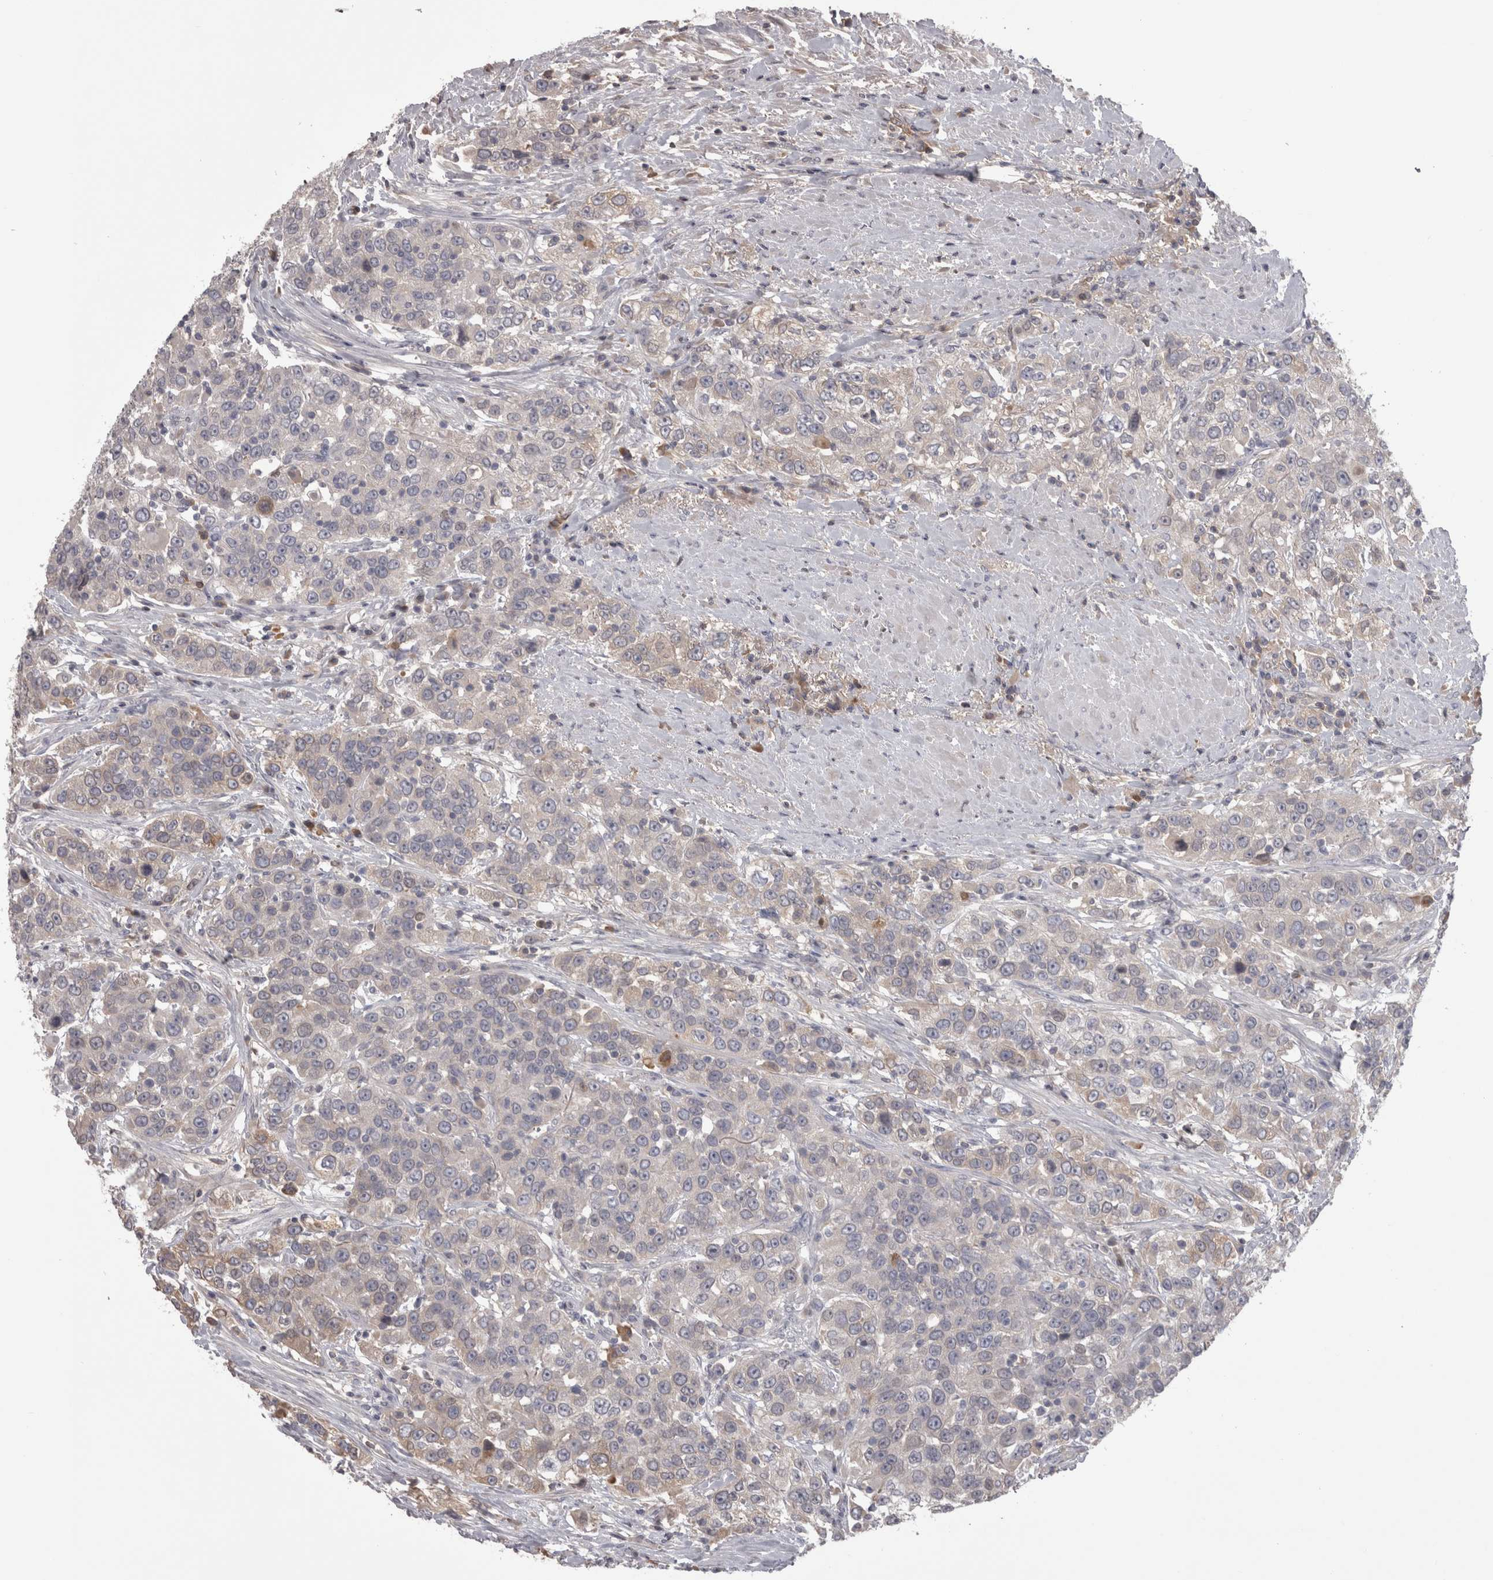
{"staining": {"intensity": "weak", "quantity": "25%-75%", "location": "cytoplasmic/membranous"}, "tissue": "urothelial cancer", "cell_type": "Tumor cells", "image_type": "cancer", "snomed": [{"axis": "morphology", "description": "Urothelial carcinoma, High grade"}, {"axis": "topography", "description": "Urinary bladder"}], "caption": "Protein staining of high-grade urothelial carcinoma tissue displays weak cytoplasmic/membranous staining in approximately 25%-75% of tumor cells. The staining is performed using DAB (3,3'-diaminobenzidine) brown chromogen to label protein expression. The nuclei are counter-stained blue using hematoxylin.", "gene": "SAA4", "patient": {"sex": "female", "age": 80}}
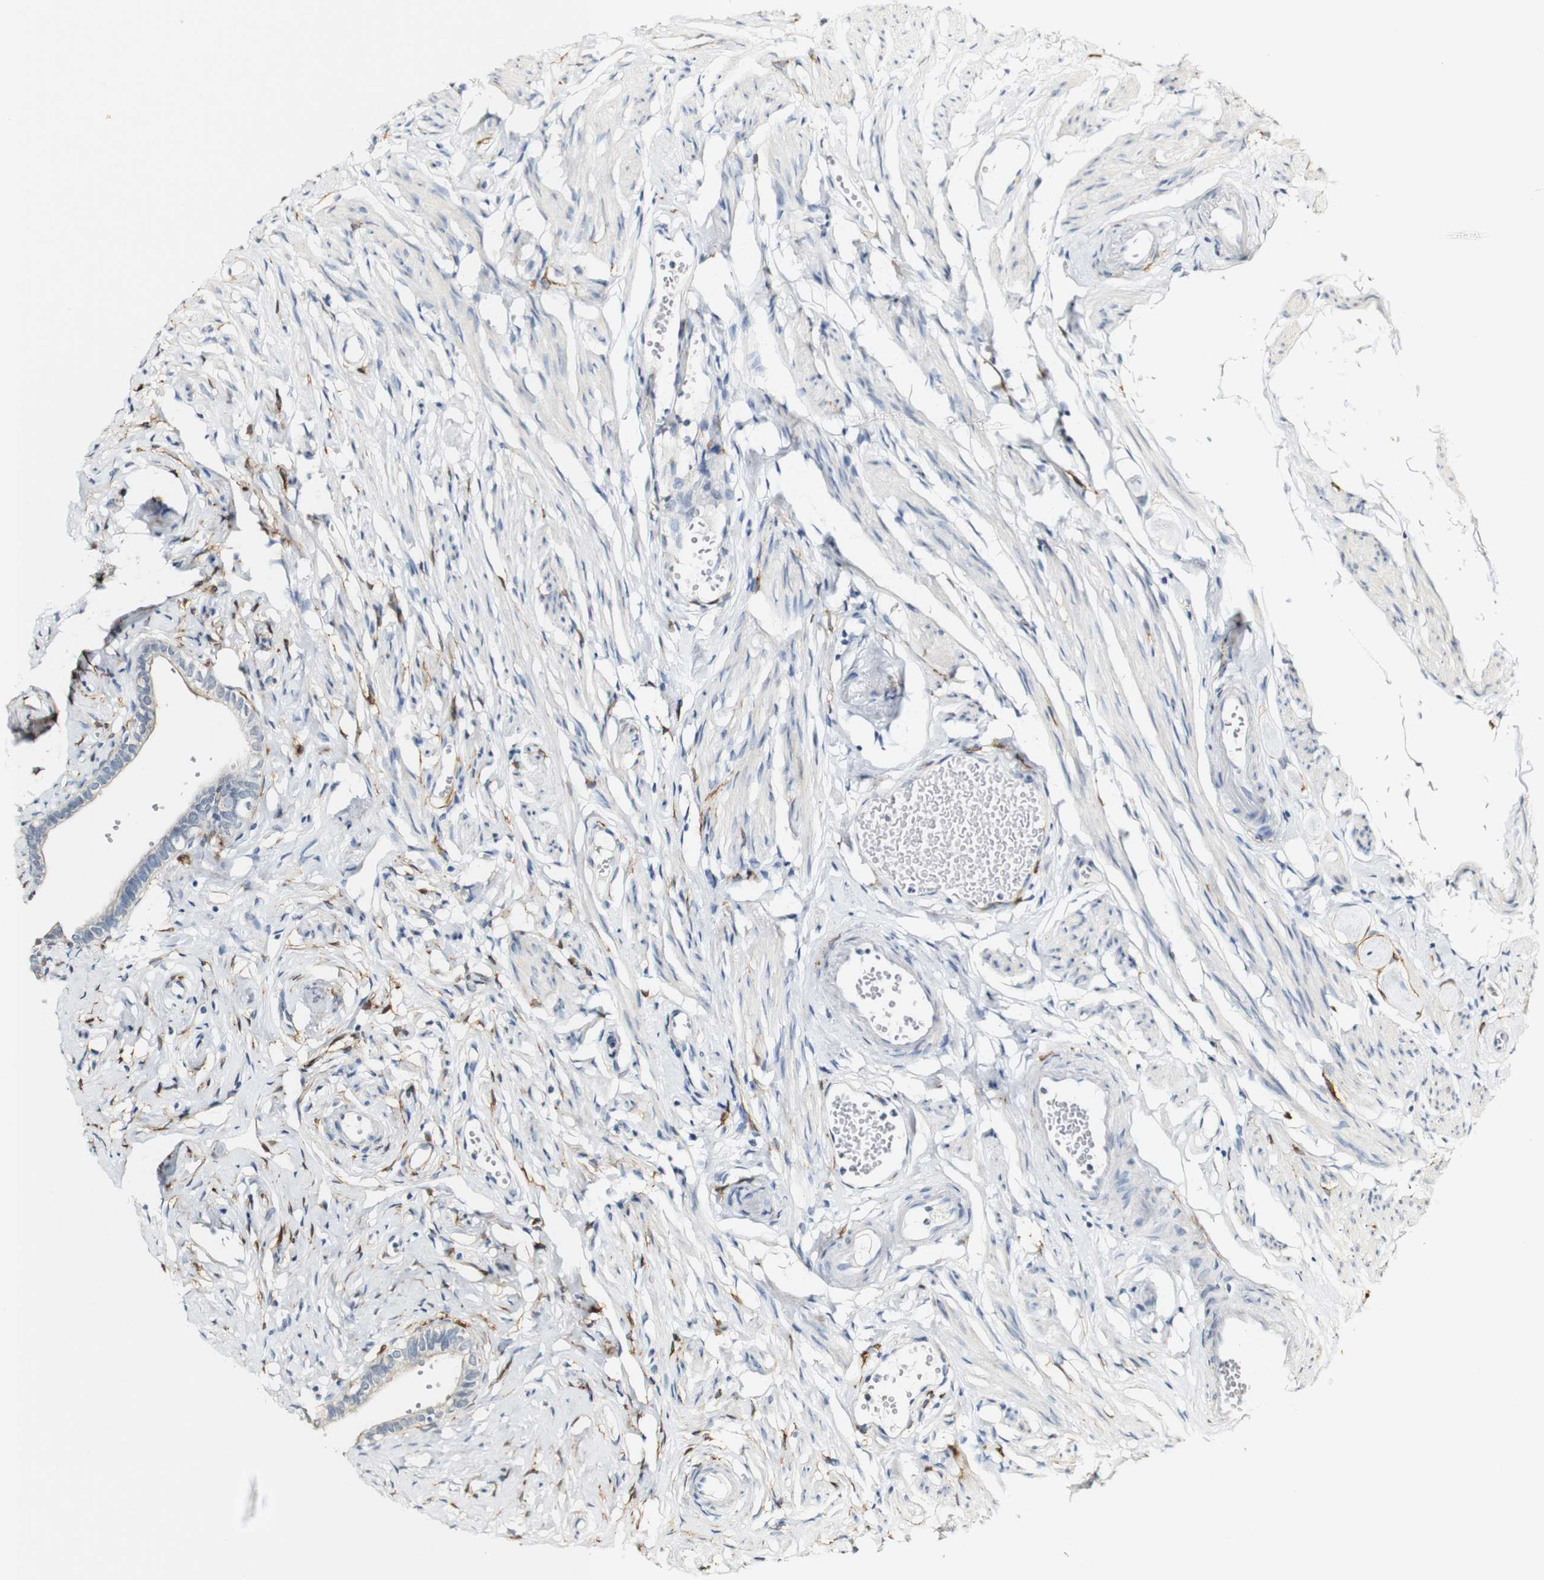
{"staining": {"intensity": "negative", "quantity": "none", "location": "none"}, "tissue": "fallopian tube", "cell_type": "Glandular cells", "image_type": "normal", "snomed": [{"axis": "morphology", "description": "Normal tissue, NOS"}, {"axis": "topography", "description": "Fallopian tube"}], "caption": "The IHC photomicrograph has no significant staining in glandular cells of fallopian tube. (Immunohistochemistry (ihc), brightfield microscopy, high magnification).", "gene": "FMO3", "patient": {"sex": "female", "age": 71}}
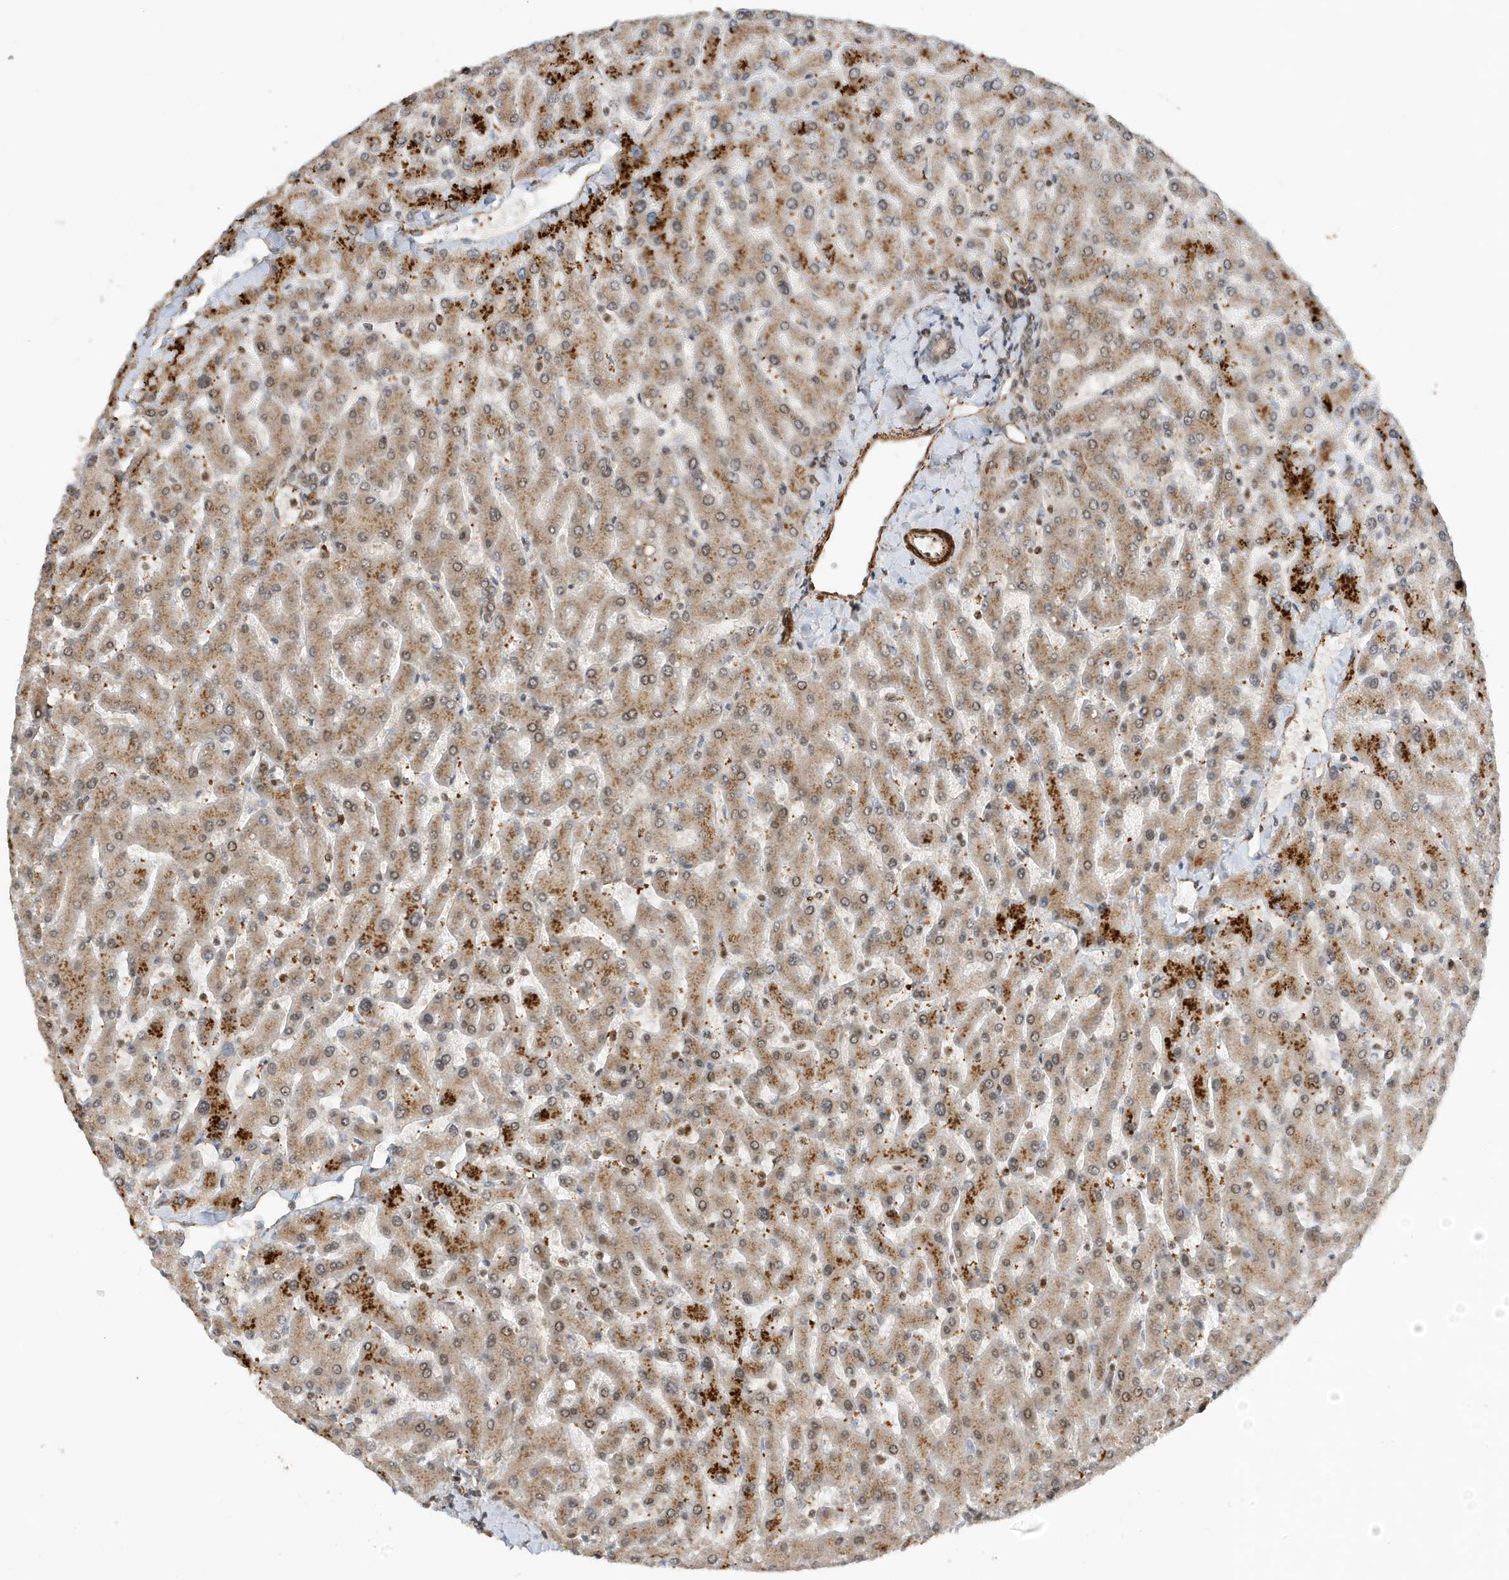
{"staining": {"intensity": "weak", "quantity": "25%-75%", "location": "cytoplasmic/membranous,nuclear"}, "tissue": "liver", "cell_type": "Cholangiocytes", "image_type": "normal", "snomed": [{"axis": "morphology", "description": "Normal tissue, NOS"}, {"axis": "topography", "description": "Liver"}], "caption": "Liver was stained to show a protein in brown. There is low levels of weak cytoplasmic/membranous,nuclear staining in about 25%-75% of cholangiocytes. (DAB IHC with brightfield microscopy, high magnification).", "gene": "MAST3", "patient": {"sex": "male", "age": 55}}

☆ ☆ ☆ ☆ ☆ ☆ ☆

• _What is required_: Please set down each line of the data above exactly as written, without the pictures.

• _Written answer_:
{"staining": {"intensity": "weak", "quantity": "25%-75%", "location": "cytoplasmic/membranous"}, "tissue": "urothelial cancer", "cell_type": "Tumor cells", "image_type": "cancer", "snomed": [{"axis": "morphology", "description": "Urothelial carcinoma, High grade"}, {"axis": "topography", "description": "Urinary bladder"}], "caption": "Protein staining of high-grade urothelial carcinoma tissue displays weak cytoplasmic/membranous staining in approximately 25%-75% of tumor cells. The staining is performed using DAB (3,3'-diaminobenzidine) brown chromogen to label protein expression. The nuclei are counter-stained blue using hematoxylin.", "gene": "SAA4", "patient": {"sex": "female", "age": 80}}
{"staining": {"intensity": "negative", "quantity": "none", "location": "none"}, "tissue": "fallopian tube", "cell_type": "Glandular cells", "image_type": "normal", "snomed": [{"axis": "morphology", "description": "Normal tissue, NOS"}, {"axis": "topography", "description": "Fallopian tube"}], "caption": "The IHC photomicrograph has no significant staining in glandular cells of fallopian tube. (Immunohistochemistry (ihc), brightfield microscopy, high magnification).", "gene": "FMO3", "patient": {"sex": "female", "age": 71}}
{"staining": {"intensity": "weak", "quantity": "25%-75%", "location": "cytoplasmic/membranous,nuclear"}, "tissue": "liver", "cell_type": "Cholangiocytes", "image_type": "normal", "snomed": [{"axis": "morphology", "description": "Normal tissue, NOS"}, {"axis": "topography", "description": "Liver"}], "caption": "Liver was stained to show a protein in brown. There is low levels of weak cytoplasmic/membranous,nuclear staining in about 25%-75% of cholangiocytes. (DAB IHC with brightfield microscopy, high magnification).", "gene": "MAST3", "patient": {"sex": "male", "age": 55}}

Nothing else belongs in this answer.